EXERCISE SET —
**1)** List the set operations named in the question marked "(1)" in the mailing-list thread about set resizing.
**2)** Write a continuation of the mailing-list thread about set resizing, picking up after its final sentence.

SUPPLIED TEXT —
*****
[Python-Dev] [Python-checkins] python/dist/src/Objectssetobject.c, 1.45, 1.46

Fri Aug 12 01:36:20 CEST 2005

[Jim Jewett]
> (1)  Is there a reason that you never shrink sets for
discard/remove/pop?

Yes, to avoid adding an O(n) step to what would otherwise be an O(1)
operation.  These tight, granular methods are so fast that even checking
for potential resizes would impact their performance.

Also, I was keeping the dict philosophy of shrinking only when an item
is added.  That approach prevents thrashing in the face of a series of
alternating add/pop operations.

OTOH, practicality beats purity.  Set differencing demands some
downsizing code (see below).

> (set difference will do a one-time shrink, if there are enough dummy
> entries, but even then, it doesn't look at the %filled, so a
> merge-related overallocation will stick around)
> 
> I note the you do the same with dicts, but I think sets are a more
> natural candidate for "this is the set of things I still have to
> process, in any order".  (I suppose enforcing an order with deque may
> be faster -- unless I'm worried about duplicates.)

It is all about balancing trade-offs.  Dummies have very little impact
on iteration speed, it is the used/(mask+1) sparseness ratio that
matters.  Also, they have very little impact on lookup time unless the
table is nearly full (and it affects not-found searches more than
successful searches).  Resizing is not a cheap operation.  The right
balance is very likely application dependent.  For now, my goal is to
deviate from dict code only for clear improvements (i.e. lookups based
on entry rather than just the key).

> (2)  When adding an element, you check that
> 
>     if (!(so->used > n_used && so->fill*3 >= (so->mask+1)*2))
> 
> Is there any reason to use that +1?  Without it, resizes will happen
> element sooner, but probably not much more often -- and you could
> avoid an add on every insert.
> (I suppose dictionaries have the same question.)

Without the +1, small dicts and sets could only hold four entries
instead of five (which has shown itself to be a better cutoff point).

Even if this didn't apply to sets, I still aspire to keep true to
dictobject.c.  That code has been thoroughly tested and tuned.  By
starting with mature code, I've saved years of evolution.  Also, there
is a maintenance benefit -- developers familiar with dictobject.c will
find setobject.c to be instantly recognizable.  There is only one new
trick, set_swap_bodies(), and that is thoroughly commented.
*****
Page-level text extractions:
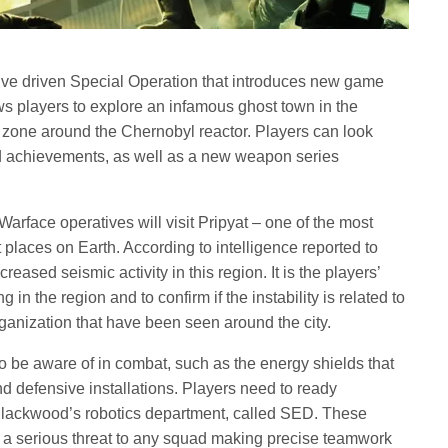
ive driven Special Operation that introduces new game
s players to explore an infamous ghost town in the
 zone around the Chernobyl reactor. Players can look
d achievements, as well as a new weapon series
Warface operatives will visit Pripyat – one of the most
t places on Earth. According to intelligence reported to
reased seismic activity in this region. It is the players’
 in the region and to confirm if the instability is related to
rganization that have been seen around the city.
 be aware of in combat, such as the energy shields that
d defensive installations. Players need to ready
f Blackwood’s robotics department, called SED. These
e a serious threat to any squad making precise teamwork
*****
ANSWERS BY ITEM NUMBER —
**1)** discard, remove, pop

**2)**
> (3)  In set_merge, when finding the new size, you use (so->fill +
other-
> >used)
> 
> Why so->fill?  If it is different from so->used, then the extras are
> dummy entries that it would be good to replace.
> (I note that dictobject does use ->used.)

The cop-out answer is that this is what is done in PyDict_Merge().

I believe the reasoning behind that design was to provide the best guess
as to the maximum amount of space that could be consumed by the
impending insertions.  If they will all fit, then resizing is skipped.
The approach reflects a design that values avoiding resizes more than it
values eliminating dummy entries.  AFAICT, dummy elimination is a
by-product of resizing rather than its goal.

With sets, I followed that design except for set differencing.  In
dictionaries, there is no parallel operation of mass deletion.  I had to
put in some control so that s-=t wouldn't leave a giant set with only a
handful of non-dummy entries.  This reflects the space saving goal for
the Py2.5 updates.  There was also a goal to eliminate redundant calls
to PyObject_Hash().  The nice performance improvement was an unexpected
bonus.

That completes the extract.